Integrated Annotation of Biomedical Text: Creating the PennBioIE Corpus
Mark A. Mandel
(Institute for Research in Cognitive Science
Linguistic Data Consortium, University of Pennsylvania)
In 2001 the Institute for Research in Cognitive Science of the University of
Pennsylvania received a grant from the National Science Foundation to
develop "qualitatively better methods for automatically extracting
information from the biomedical literature". In this presentation I will
concentrate on the development of our corpora. Our texts consist of PubMed
abstracts in two biomedical domains (the molecular genetics of cancer and
the inhibition of cytochrome P-450 enzymes).

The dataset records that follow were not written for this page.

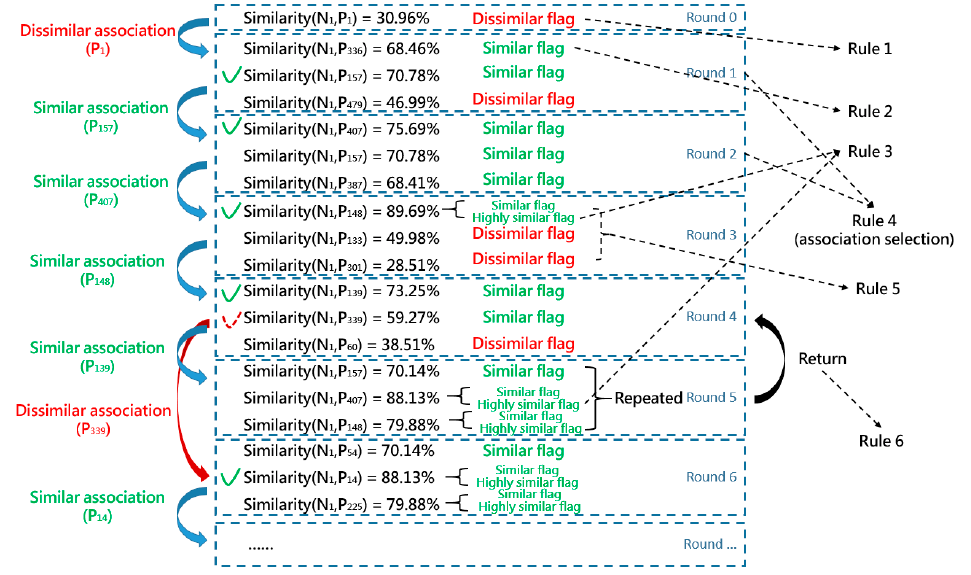
Figure 11. Examples of complying with Rules 1–6.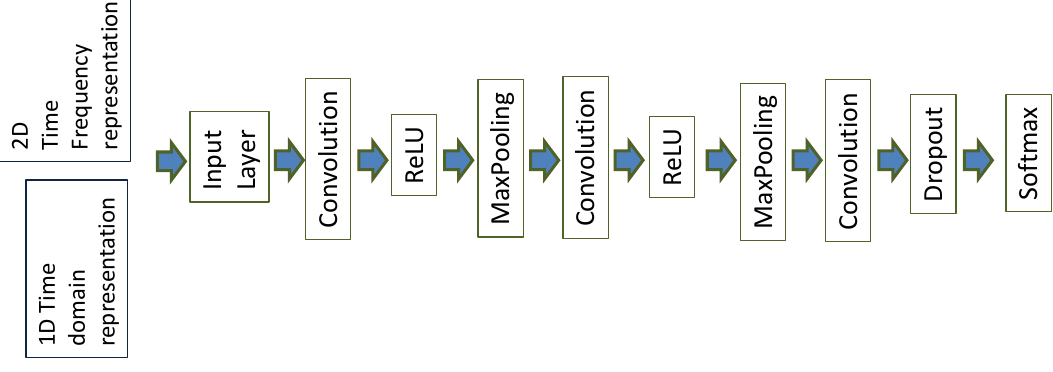
Figure 9. CNN architectureused for the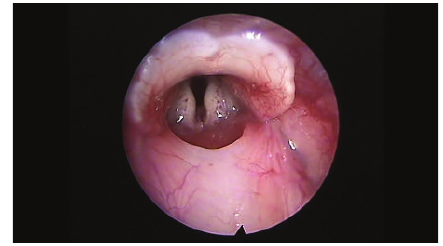
Figure 1: Normal vocal fold.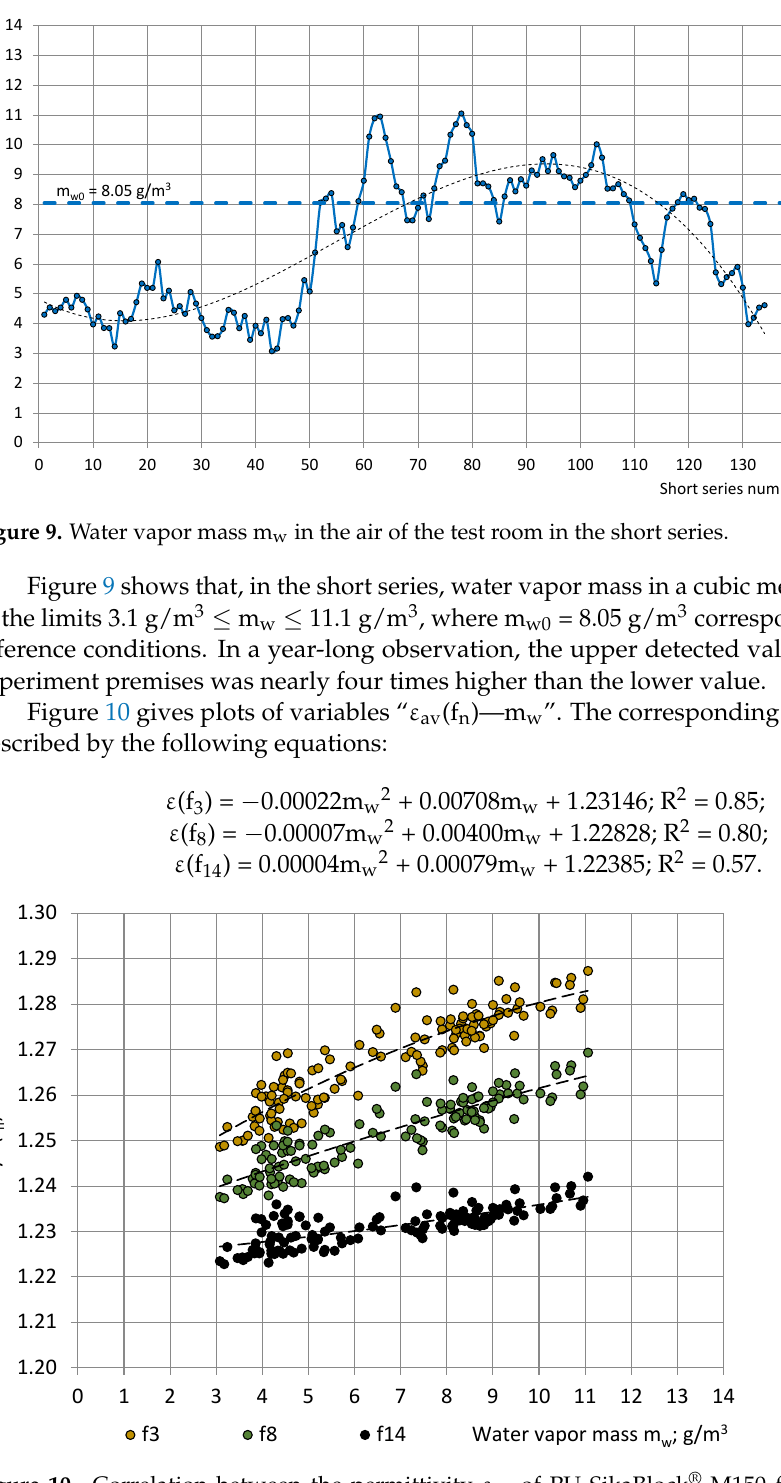
Figure 10. Correlation between the permittivity ε av of PU SikaBlock ® -M150 foams (density of 144 kg/m 3 ) and the water vapor mass m w in the air of the test room at frequencies f 3 = 40 Hz (beige), f 8 = 1280 Hz (green), and f 14 = 81,920 Hz (black).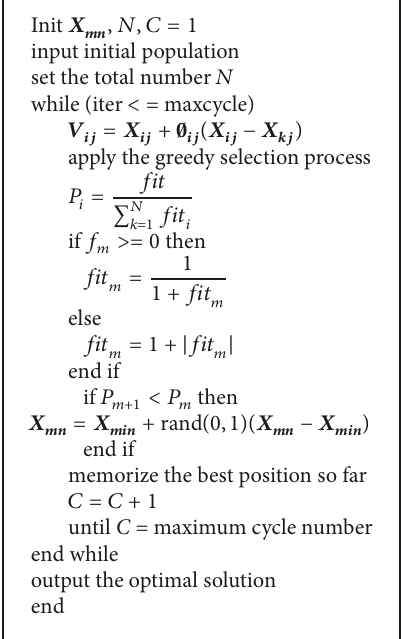
Algorithm 1: The program diagram of the artificial swarm opti- mization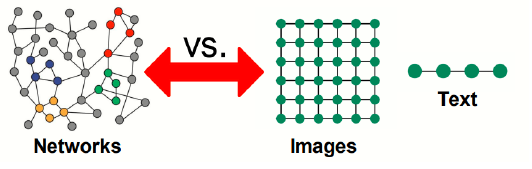
Figure 4 : Network structure vs image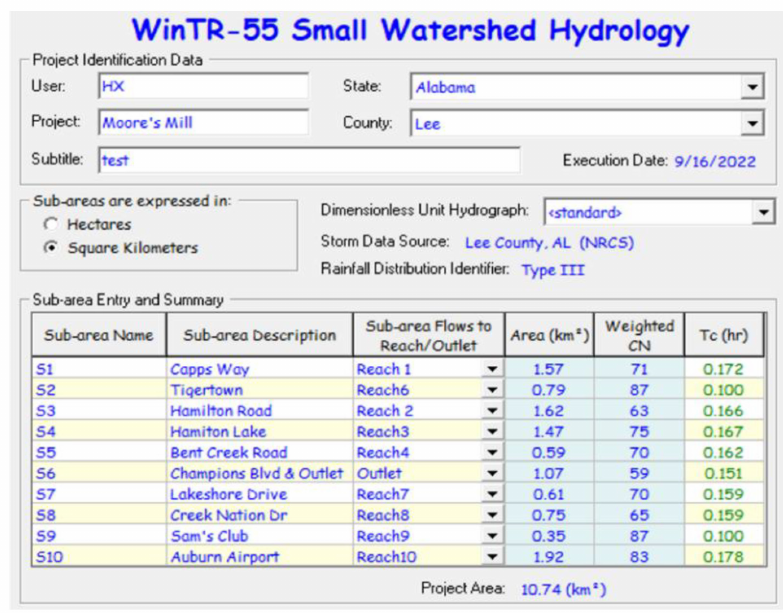
Figure 7. WinTR-55 screen with the data for the modeling of Moore’s Mill Creek watershed.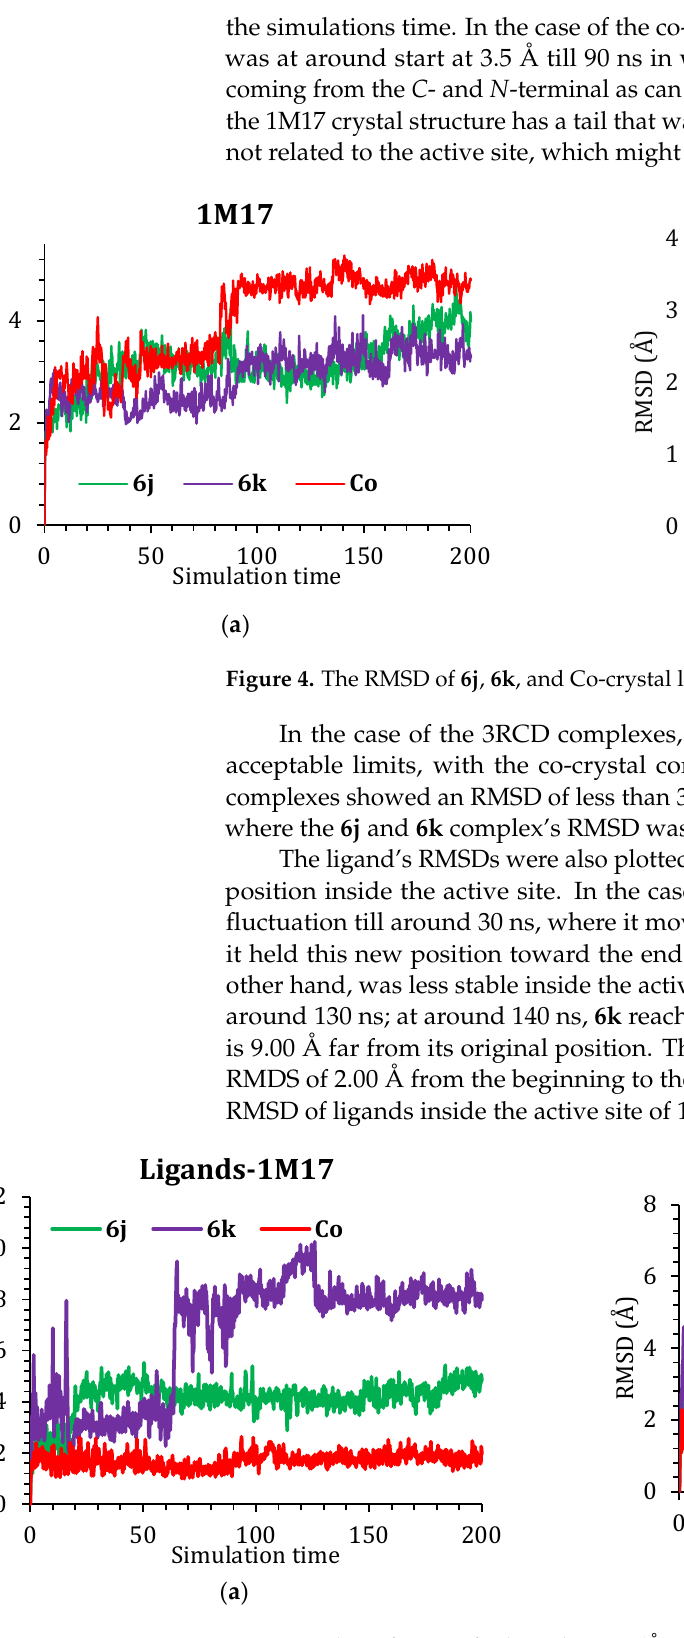
Figure 5. Plots of RMSD for ligand atoms (Å ) with respect to the initial structure vs. simulation time (ns) for all the complexes.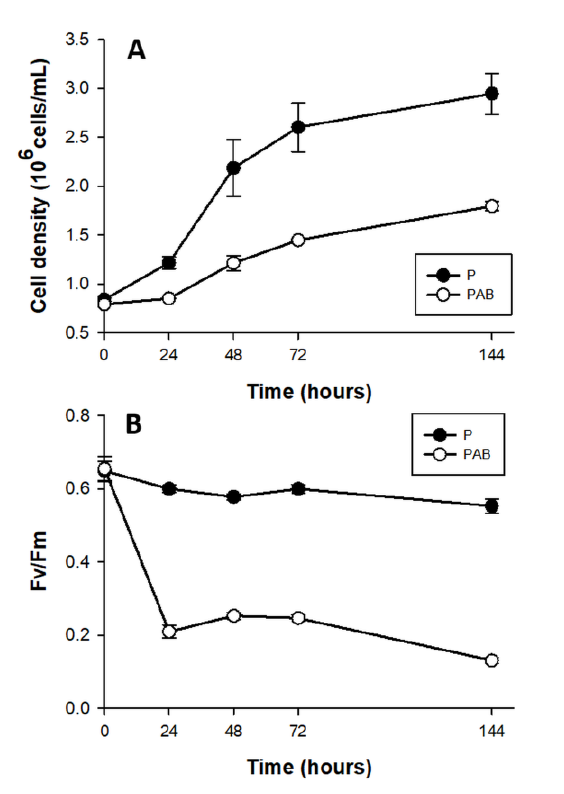
FIGURE 1. Cell abundance (A) and maximal quantum yield (F v /F m ) (B) in cultures of D. tertiolecta exposed to PAR (P, ●) and to PAR + UVA + UVB (PAB, ○) for six days immediately after the day 0 measurement (culture in P). Symbols are means of meas- urements of two independent replicate cultures and three repli- cate samples from each culture cylinder. Error bars indicate standard deviations. Figure reproduced with permission of The Journal of Experimental Botany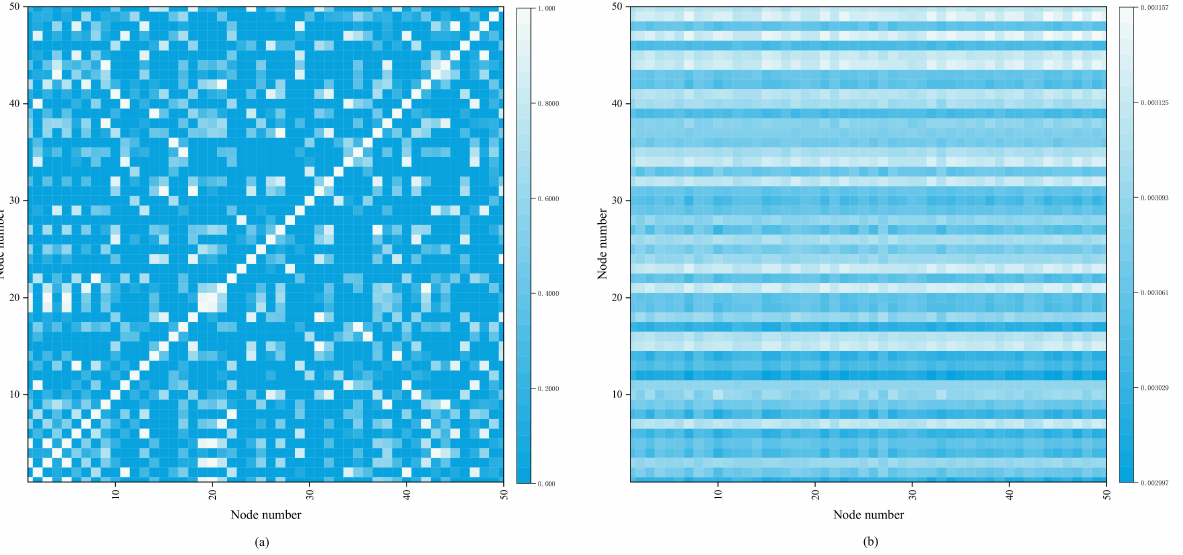
Figure 8. Adjacency matrix for the top 50 nodes of the PEMS-BAY dataset. ( a ) is the visualization of the adjacency matrix calculated from the distances between nodes in the real road network; ( b ) is the visualization of adjacency matrix derived from the location-based learnable attention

All our annotation is standoff
rather than in-line, using software developed at Penn. After paragraph,
sentence, and word/token segmentation, we annotate each abstract for as many
as about 20 different entity types before applying and manually correcting
part of speech annotation, which in turn is necessary for manual syntactic
annotation (treebanking). The highly technical "dialects" of these abstracts
require correspondingly specialized tokenization and part of speech
procedures, and the entity annotators are permitted and required to correct
the results of the automatic tokenization as necessary. Similarly, all the
development of our definitions and guidelines has involved continual
intensive interaction between the biomedical specialists, the software
developers, and the annotators, whose insights and feedback have proved
essential to the process and thus to the success of the entire project.
[This material is based upon work supported by the (US) National Science
Foundation under Grant No. ITR-0205448.]